Following his death, everyone from Prime Minister Hun Sen to hundreds of Sambath’s grieving students–who knew him as Louk Krou, or a respectful phrase for teacher–have stepped forward to pay tribute to him.

“I can’t stop my tears when thinking of him,” said Ros Sothea, who studied under Sambath before becoming a Voice of America reporter, and who now serves as spokeswoman for the Asian Development Bank.

“He was among those who secured the success of my path. I always shared my concerns with him, from personal issues to any problems at [the] workplace…. The tremendous inspiration that he aroused in my heart can never be forgotten.”

Bernard Krisher, publisher of The Cambodia Daily, called him “one of Cambodia’s outstanding journalists who contributed immensely to developing a high standard of reporting in his country and served as a role model through his ethical conduct as a reporter.”

Peter Foster, a former UN spokesman at the tribunal, said: “He loved his country and was a great public relations ambassador for Cambodia. I will miss his good humor, his endless stories of the old days and his wonderful sense of adventure.”

And in a letter to Sambath’s family sent yesterday, Prime Minister Hun Sen and his wife, Bun Rany, expressed “shock” and “the deepest sorrow” at Sambath’s death.

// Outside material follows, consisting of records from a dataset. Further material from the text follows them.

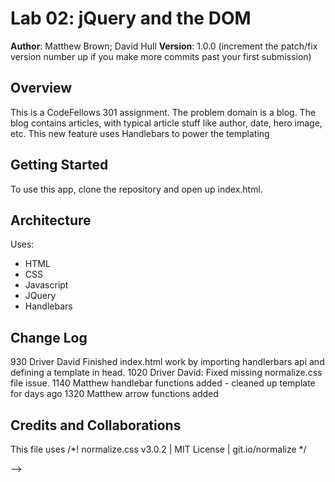 # Lab 02: jQuery and the DOM

**Author**: Matthew Brown; David Hull
**Version**: 1.0.0 (increment the patch/fix version number up if you make more commits past your first submission)

## Overview
This is a CodeFellows 301 assignment. The problem domain is a blog. The blog contains articles, with typical article stuff like author, date, hero image, etc. This new feature uses Handlebars to power the templating 

## Getting Started
To use this app, clone the repository and open up index.html.

## Architecture
Uses:
- HTML
- CSS
- Javascript
- JQuery
- Handlebars

## Change Log
930 Driver David Finished index.html work by importing handlerbars api and defining a template in head.
1020 Driver David: Fixed missing normalize.css file issue.
1140 Matthew handlebar functions added - cleaned up template for days ago
1320 Matthew  arrow functions added
## Credits and Collaborations
This file uses /*! normalize.css v3.0.2 | MIT License | git.io/normalize */


-->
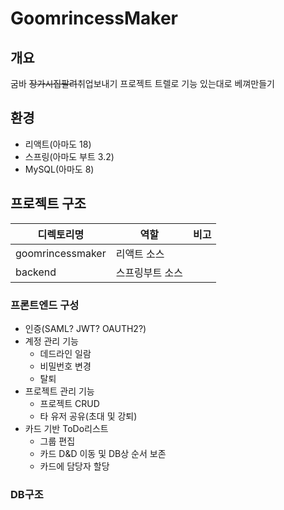 # GoomrincessMaker

## 개요

굼바 ~~장가시집팔려~~취업보내기 프로젝트
트렐로 기능 있는대로 베껴만들기

## 환경

- 리액트(아마도 18)
- 스프링(아마도 부트 3.2)
- MySQL(아마도 8)

## 프로젝트 구조

| 디렉토리명       | 역할            | 비고 |
| ---------------- | --------------- | ---- |
| goomrincessmaker | 리액트 소스     |
| backend          | 스프링부트 소스 |

### 프론트엔드 구성

- 인증(SAML? JWT? OAUTH2?)
- 계정 관리 기능
  - 데드라인 일람
  - 비밀번호 변경
  - 탈퇴
- 프로젝트 관리 기능
  - 프로젝트 CRUD
  - 타 유저 공유(초대 및 강퇴)
- 카드 기반 ToDo리스트
  - 그룹 편집
  - 카드 D&D 이동 및 DB상 순서 보존
  - 카드에 담당자 할당

### DB구조
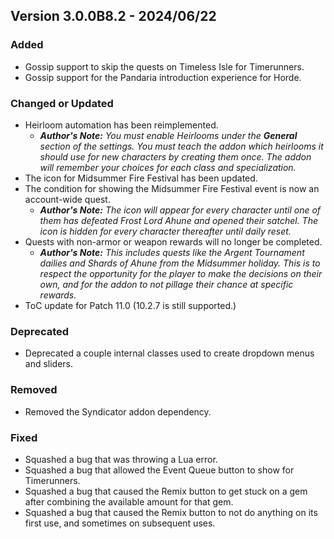 ## Version 3.0.0B8.2 - 2024/06/22

### Added
- Gossip support to skip the quests on Timeless Isle for Timerunners.
- Gossip support for the Pandaria introduction experience for Horde.
### Changed or Updated
- Heirloom automation has been reimplemented.
  - _**Author's Note:** You must enable Heirlooms under the **General** section of the settings. You must teach the addon which heirlooms it should use for new characters by creating them once. The addon will remember your choices for each class and specialization._
- The icon for Midsummer Fire Festival has been updated.
- The condition for showing the Midsummer Fire Festival event is now an account-wide quest.
  - _**Author's Note:** The icon will appear for every character until one of them has defeated Frost Lord Ahune and opened their satchel. The icon is hidden for every character thereafter until daily reset._
- Quests with non-armor or weapon rewards will no longer be completed.
  - _**Author's Note:** This includes quests like the Argent Tournament dailies and Shards of Ahune from the Midsummer holiday. This is to respect the opportunity for the player to make the decisions on their own, and for the addon to not pillage their chance at specific rewards._
- ToC update for Patch 11.0 (10.2.7 is still supported.)
### Deprecated
- Deprecated a couple internal classes used to create dropdown menus and sliders.
### Removed
- Removed the Syndicator addon dependency.
### Fixed
- Squashed a bug that was throwing a Lua error.
- Squashed a bug that allowed the Event Queue button to show for Timerunners.
- Squashed a bug that caused the Remix button to get stuck on a gem after combining the available amount for that gem.
- Squashed a bug that caused the Remix button to not do anything on its first use, and sometimes on subsequent uses.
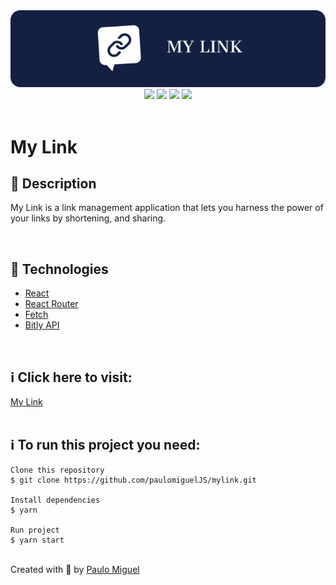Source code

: <div align='center'>
<img src='./readme/banner.png'>

<div>
    <img src="https://img.shields.io/github/repo-size/paulomigueljs/dogs">
    <img src="https://img.shields.io/github/last-commit/paulomigueljs/mylink">
    <img src="https://img.shields.io/github/languages/count/paulomigueljs/mylink">
    <img src="https://img.shields.io/github/languages/top/paulomigueljs/mylink">
</div>
</div>

</br>

<h1>My Link</h1>

<h2>🔖 Description</h2>

<p>My Link is a link management application that lets you harness the power of your links by shortening, and sharing. </p>

</br>

<h2>🚀 Technologies</h2>
<ul>
    <li><a href="https://create-react-app.dev/" target="_blank">React</a></li>
    <li><a href="https://reactrouter.com/" target="_blank">React Router</a></li>
    <li><a href="https://developer.mozilla.org/en-US/docs/Web/API/Fetch_API/Using_Fetch" target="_blank">Fetch</a></li>
    <li><a href="https://dev.bitly.com/" target="_blank">Bitly API</a></li>


</ul>

<br>

<h2>ℹ️ Click here to visit:</h2>
<a href="https://mylink-blue.vercel.app/" target="_blank">My Link</a>

<br>
<br>

<h2>ℹ️ To run this project you need:</h2>

    Clone this repository
    $ git clone https://github.com/paulomiguelJS/mylink.git

    Install dependencies
    $ yarn

    Run project
    $ yarn start

<br>
Created with 💙 by <a href="https://github.com/paulomiguelJS/rocket-movies" target="_blank">Paulo Miguel</a></p>
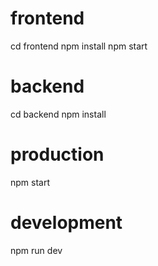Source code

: # frontend

cd frontend
npm install
npm start

# backend

cd backend
npm install

# production

npm start

# development

npm run dev

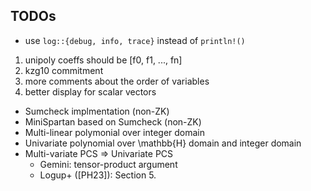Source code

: ## TODOs

- use `log::{debug, info, trace}` instead of `println!()`
1. unipoly coeffs should be [f0, f1, ..., fn]
2. kzg10 commitment
3. more comments about the order of variables
4. better display for scalar vectors

- Sumcheck implmentation (non-ZK)
- MiniSpartan based on Sumcheck (non-ZK)
- Multi-linear polymonial over integer domain
- Univariate polynomial over \mathbb{H} domain and integer domain
- Multi-variate PCS => Univariate PCS
    - Gemini: tensor-product argument
    - Logup+ ([PH23]): Section 5.

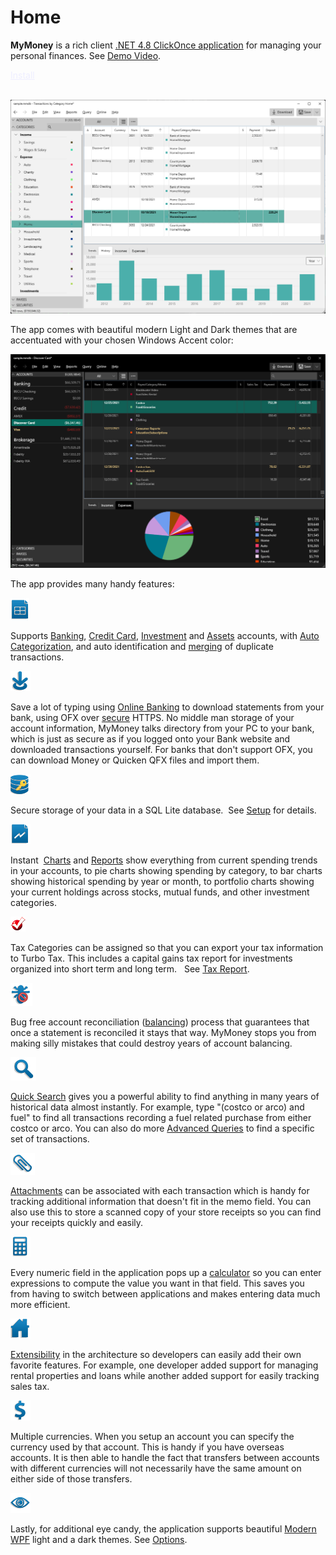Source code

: # Home

**MyMoney**  is a rich client [.NET 4.8 ClickOnce application](https://dotnet.microsoft.com/en-us/download/dotnet-framework/net48) for managing your personal finances.  See [Demo Video](https://lovettsoftwarestorage.blob.core.windows.net/videos/MyMoney.mp4).

<div>
<a href="Basics/install" class="btn btn-primary mt-20 mr-30" style="color:#EEEEFF" >Install</a>
<br/>
<br/>
</div>


[![](Images/Home1.png)](https://lovettsoftwarestorage.blob.core.windows.net/videos/MyMoney.mp4)

The app comes with beautiful modern Light and Dark themes that are accentuated with your chosen Windows Accent color:

[![](Images/Home_dark.png)](https://lovettsoftwarestorage.blob.core.windows.net/videos/MyMoney.mp4)

The app provides many handy features:

![](Images/Home2.png)

Supports [Banking](Accounts/BankAccounts.md), [Credit Card](Accounts/CreditCardAccounts.md), [Investment](Accounts/InvestmentAccounts.md) and [Assets](Accounts/Assets.md) accounts, with [Auto Categorization](Basics/AutoCategorization.md), and auto identification and [merging](Basics/Merging.md) of duplicate transactions. 

![](Images/Home3.png)

Save a lot of typing using [Online Banking](Accounts/OnlineBanking.md) to download statements from your bank, using OFX over [secure](Accounts/OnlineSecurity.md) HTTPS. No middle man storage of your account information, MyMoney talks directory from your PC to your bank, which is just as secure as if you logged onto your Bank website and downloaded transactions yourself. For banks that don't support OFX, you can download Money or Quicken QFX files and import them.

![](Images/Home4.png)

Secure storage of your data in a SQL Lite database.  See [Setup](Basics/Setup.md) for details.

![](Images/Home5.png)

Instant  [Charts](Charts/index.md) and [Reports](Reports/index.md) show everything from current spending trends in your accounts, to pie charts showing spending by category, to bar charts showing historical spending by year or month, to portfolio charts showing your current holdings across stocks, mutual funds, and other investment categories.

![](Images/Home6.png)

Tax Categories can be assigned so that you can export your tax information to Turbo Tax. This includes a capital gains tax report for investments organized into short term and long term.   See [Tax Report](Reports/TaxReport.md).

![](Images/Home7.png)

Bug free account reconciliation ([balancing](Accounts/BalancingAccounts.md)) process that guarantees that once a statement is reconciled it stays that way. MyMoney stops you from making silly mistakes that could destroy years of account balancing.

![](Images/Home8.png)

[Quick Search](Basics/QuickSearch.md) gives you a powerful ability to find anything in many years of historical data almost instantly. For example, type "(costco or arco) and fuel" to find all transactions recording a fuel related purchase from either costco or arco. You can also do more [Advanced Queries](Basics/Queries.md) to find a specific set of transactions.

![](Images/Home9.png)

[Attachments](Basics/Attachments.md) can be associated with each transaction which is handy for tracking additional information that doesn't fit in the memo field. You can also use this to store a scanned copy of your store receipts so you can find your receipts quickly and easily.

![](Images/Home10.png)

Every numeric field in the application pops up a [calculator](Basics/Calculator.md) so you can enter expressions to compute the value you want in that field. This saves you from having to switch between applications and makes entering data much more efficient.

![](Images/Home11.png)

[Extensibility](dev/index.md) in the architecture so developers can easily add their own favorite features. For example, one developer added support for managing rental properties and loans while another added support for easily tracking sales tax.

![](Images/Home12.png)

Multiple currencies. When you setup an account you can specify the currency used by that account. This is handy if you have overseas accounts. It is then able to handle the fact that transfers between accounts with different currencies will not necessarily have the same amount on either side of those transfers.

![](Images/Home13.png)

Lastly, for additional eye candy, the application supports
beautiful [Modern WPF](https://github.com/Kinnara/ModernWpf) light and a dark themes. See [Options](Basics/Options.md).
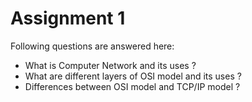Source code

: # Assignment 1

Following questions are answered here:
- What is Computer Network and its uses ?
- What are different layers of OSI model and its uses ?
- Differences between OSI model and TCP/IP model ?

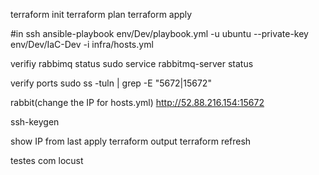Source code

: terraform init
terraform plan
terraform apply

#in ssh
ansible-playbook env/Dev/playbook.yml -u ubuntu --private-key env/Dev/IaC-Dev -i infra/hosts.yml

verifiy rabbimq status
sudo service rabbitmq-server status

verify ports
sudo ss -tuln | grep -E "5672|15672"

rabbit(change the IP for hosts.yml)
http://52.88.216.154:15672

ssh-keygen

show IP from last apply
terraform output
terraform refresh

testes com locust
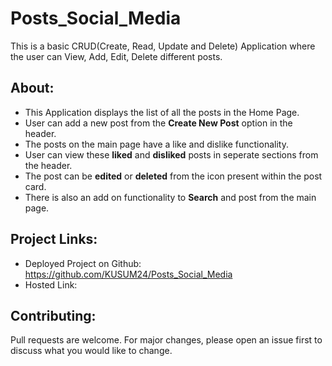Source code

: # Posts_Social_Media

This is a basic CRUD(Create, Read, Update and Delete) Application where the user can View, Add, Edit, Delete different posts.

## About:

- This Application displays the list of all the posts in the Home Page.
- User can add a new post from the **Create New Post** option in the header.
- The posts on the main page have a like and dislike functionality.
- User can view these **liked** and **disliked** posts in seperate sections from the header.
- The post can be **edited** or **deleted** from the icon present within the post card.
- There is also an add on functionality to **Search** and post from the main page.

## Project Links:

- Deployed Project on Github: https://github.com/KUSUM24/Posts_Social_Media
- Hosted Link:

## Contributing:

Pull requests are welcome. For major changes, please open an issue first to discuss what you would like to change.
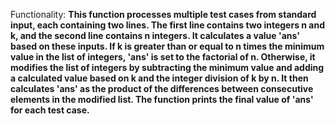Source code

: Functionality: **This function processes multiple test cases from standard input, each containing two lines. The first line contains two integers n and k, and the second line contains n integers. It calculates a value 'ans' based on these inputs. If k is greater than or equal to n times the minimum value in the list of integers, 'ans' is set to the factorial of n. Otherwise, it modifies the list of integers by subtracting the minimum value and adding a calculated value based on k and the integer division of k by n. It then calculates 'ans' as the product of the differences between consecutive elements in the modified list. The function prints the final value of 'ans' for each test case.**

Sambath was a prolific and enthusiastic Facebook user, posting a steady stream of commentary, news on the court, and photographs from his life. One snapshot showed him as a lithe young man in the 1980s, grinning as he clambered up a coconut tree. In another, he is a krama-clad journalist covering the 2003 funeral of Khieu Ponnary, Pol Pot’s first wife. Notepad in hand, Sambath is flanked by Nuon Chea, the Khmer Rouge’s second-in-command, and Khieu Samphan, the regime’s head of state. Both men are now awaiting trial in the Khmer Rouge tribunal’s detention facility.

“The guy in the middle looks kind of guilty,” joked a friend in a comment below the photograph.

“Oh! Lah! Lah!” Sambath replied, before getting serious, writing that he had wondered at the time why men capable of peacefully attending a funeral were not so civilized between 1975 and 1979.

“I have been angry enough in my life since the Khmer Rouge killed my parents and siblings,” he said.

In a December 2009 e-mail interview, Sambath told The Daily that, as a journalist reporting on the process of establishing the tribunal in the late 1990s and early 2000s, he never believed Khmer Rouge leaders would be successfully tried. He said he was happy to have been proven wrong.

“Today the ECCC brings the flow of discussion in the entire country what have not been talked about before…. This is something extremely good for Cambodia, and We, Cambodians, are so proud to have our own court.”

Sambath is to be cremated on Sunday afternoon at Wat Vongkut Borei in Phnom Penh’s Sen Sok district. He is survived by his wife, two sons, a daughter and a brother.